Default vault adoption: Making Chaos Labs’ vault the default for all B2B integrations was rejected because it had not completed audit and would deepen vendor lock-in.
Stani stated that protocol operations remain unaffected and that a smooth transition will proceed in coordination with co-risk curator LlamaRisk.
Why Now
Dec 2025: It emerged that Aave Labs had been directing CowSwap collaboration fees to its own wallet rather than the DAO treasury. This triggered the initial conflict.
Dec 2025: BGD Labs, the external team responsible for core protocol development, proposed transferring brand assets (domain, social media, trademarks) to the DAO. The proposal was defeated with 55.29% opposition. Critics alleged that large token holdings linked to Aave Labs flipped the outcome.
Feb 2026: A compromise proposal, “Aave Will Win,” passed with 52.58% approval. It would route 100% of Aave Labs revenue to the DAO in exchange for $42.5M and 75,000 AAVE tokens paid to the Labs.
For (52.58%): Formalizes revenue structure and secures a foundation for V4 development.

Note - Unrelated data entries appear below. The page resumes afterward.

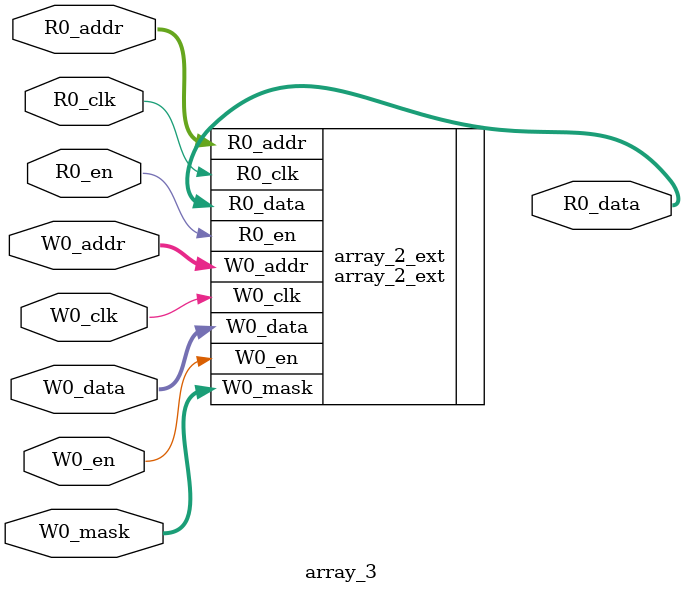
<source format=sv>
`ifndef RANDOMIZE
  `ifdef RANDOMIZE_MEM_INIT
    `define RANDOMIZE
  `endif // RANDOMIZE_MEM_INIT
`endif // not def RANDOMIZE
`ifndef RANDOMIZE
  `ifdef RANDOMIZE_REG_INIT
    `define RANDOMIZE
  `endif // RANDOMIZE_REG_INIT
`endif // not def RANDOMIZE

`ifndef RANDOM
  `define RANDOM $random
`endif // not def RANDOM

// Users can define INIT_RANDOM as general code that gets injected into the
// initializer block for modules with registers.
`ifndef INIT_RANDOM
  `define INIT_RANDOM
`endif // not def INIT_RANDOM

// If using random initialization, you can also define RANDOMIZE_DELAY to
// customize the delay used, otherwise 0.002 is used.
`ifndef RANDOMIZE_DELAY
  `define RANDOMIZE_DELAY 0.002
`endif // not def RANDOMIZE_DELAY

// Define INIT_RANDOM_PROLOG_ for use in our modules below.
`ifndef INIT_RANDOM_PROLOG_
  `ifdef RANDOMIZE
    `ifdef VERILATOR
      `define INIT_RANDOM_PROLOG_ `INIT_RANDOM
    `else  // VERILATOR
      `define INIT_RANDOM_PROLOG_ `INIT_RANDOM #`RANDOMIZE_DELAY begin end
    `endif // VERILATOR
  `else  // RANDOMIZE
    `define INIT_RANDOM_PROLOG_
  `endif // RANDOMIZE
`endif // not def INIT_RANDOM_PROLOG_

// Include register initializers in init blocks unless synthesis is set
`ifndef SYNTHESIS
  `ifndef ENABLE_INITIAL_REG_
    `define ENABLE_INITIAL_REG_
  `endif // not def ENABLE_INITIAL_REG_
`endif // not def SYNTHESIS

// Include rmemory initializers in init blocks unless synthesis is set
`ifndef SYNTHESIS
  `ifndef ENABLE_INITIAL_MEM_
    `define ENABLE_INITIAL_MEM_
  `endif // not def ENABLE_INITIAL_MEM_
`endif // not def SYNTHESIS

// Standard header to adapt well known macros for prints and assertions.

// Users can define 'PRINTF_COND' to add an extra gate to prints.
`ifndef PRINTF_COND_
  `ifdef PRINTF_COND
    `define PRINTF_COND_ (`PRINTF_COND)
  `else  // PRINTF_COND
    `define PRINTF_COND_ 1
  `endif // PRINTF_COND
`endif // not def PRINTF_COND_

// Users can define 'ASSERT_VERBOSE_COND' to add an extra gate to assert error printing.
`ifndef ASSERT_VERBOSE_COND_
  `ifdef ASSERT_VERBOSE_COND
    `define ASSERT_VERBOSE_COND_ (`ASSERT_VERBOSE_COND)
  `else  // ASSERT_VERBOSE_COND
    `define ASSERT_VERBOSE_COND_ 1
  `endif // ASSERT_VERBOSE_COND
`endif // not def ASSERT_VERBOSE_COND_

// Users can define 'STOP_COND' to add an extra gate to stop conditions.
`ifndef STOP_COND_
  `ifdef STOP_COND
    `define STOP_COND_ (`STOP_COND)
  `else  // STOP_COND
    `define STOP_COND_ 1
  `endif // STOP_COND
`endif // not def STOP_COND_

module array_3(	// ventus/src/SRAMTemplate/SRAMTemplate.scala:96:26
  input  [7:0]   R0_addr,
  input          R0_en,
                 R0_clk,
  output [255:0] R0_data,
  input  [7:0]   W0_addr,
  input          W0_en,
                 W0_clk,
  input  [255:0] W0_data,
  input  [1:0]   W0_mask
);

  array_2_ext array_2_ext (	// ventus/src/SRAMTemplate/SRAMTemplate.scala:96:26
    .R0_addr (R0_addr),
    .R0_en   (R0_en),
    .R0_clk  (R0_clk),
    .R0_data (R0_data),
    .W0_addr (W0_addr),
    .W0_en   (W0_en),
    .W0_clk  (W0_clk),
    .W0_data (W0_data),
    .W0_mask (W0_mask)
  );
endmodule


</source>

Against (42%): The original problem was fees being taken without disclosure. The resolution effectively rewarded the offending party with a larger payout. ACI founder Marc Zeller claimed Labs-linked addresses again tipped the vote.
Feb 20, 2026: BGD Labs announced its departure, citing that Aave Labs had unilaterally pushed V4 transition without consulting BGD and imposed artificial constraints on V3 improvements.
Mar 3, 2026: ACI founder Marc Zeller, prompted by BGD’s exit, declared he would withdraw by July.
Mar 30, 2026: Aave V4 officially launched on Ethereum mainnet.
Apr 6, 2026: Chaos Labs formally exited, citing rising operational burden, opposition to V4 architecture, and structural deficit.
Throughout this sequence, criticism has persisted that Aave Labs exercises de facto decision-making power behind the formality of DAO governance. Chaos Labs’ departure raises the question again: Is Aave being privatized?
A Simple Analogy
Aave was created by Aave Labs, but it grew into something resembling a cooperative. External specialists like BGD Labs and Chaos Labs were brought in as operators, and a governance structure was established where token holders vote on major decisions.
The criticism is that the founder who built this cooperative still holds the largest share of votes. In Aave’s governance, more tokens mean more voting power. The founder’s side allegedly exercised that power at every critical moment. No matter how the other members aligned, the outcome could be overturned if the founder opposed it.
Core operators began leaving one by one. BGD Labs, ACI, and Chaos Labs all exited in succession. It is called a cooperative, but who actually holds the decision-making power?
Is Chaos Labs’ Exit the Privatization of Aave?
This outcome was predictable. Most foundations claim DAO status, but effective control has always sat with one actor. Aave was a rare exception: a project that genuinely attempted to make decentralized governance work.
Even cooperatives eventually consolidate decision-making into a single capable entity. Chaos Labs’ departure amounts to a privatization of Aave. Contributors outside Aave Labs have lost the ecosystem they built; holders have lost a portion of their rights.
Yet the more honest question is whether right and wrong even apply here. No serious market participant treats decentralization as a real operating principle.
Decentralization is an ideology, not a tool. What users need is a protocol that runs safely and protects their assets. If centralized decision-making delivers that better, debating the ethics of decentralization’s retreat is a luxury. Most protocols have already made this choice.
The real question is not moral. It is operational: how will Aave Labs fill the gap left by its departing contributors?
Aave is core EVM infrastructure. It is the liquidity layer underpinning countless protocols and users. A major incident, beyond the risk management failures already seen, would not stay contained. It would cascade.
Contributor attrition is real and concerning. But the more urgent question for the broader ecosystem is how quickly and competently Aave Labs can close that gap.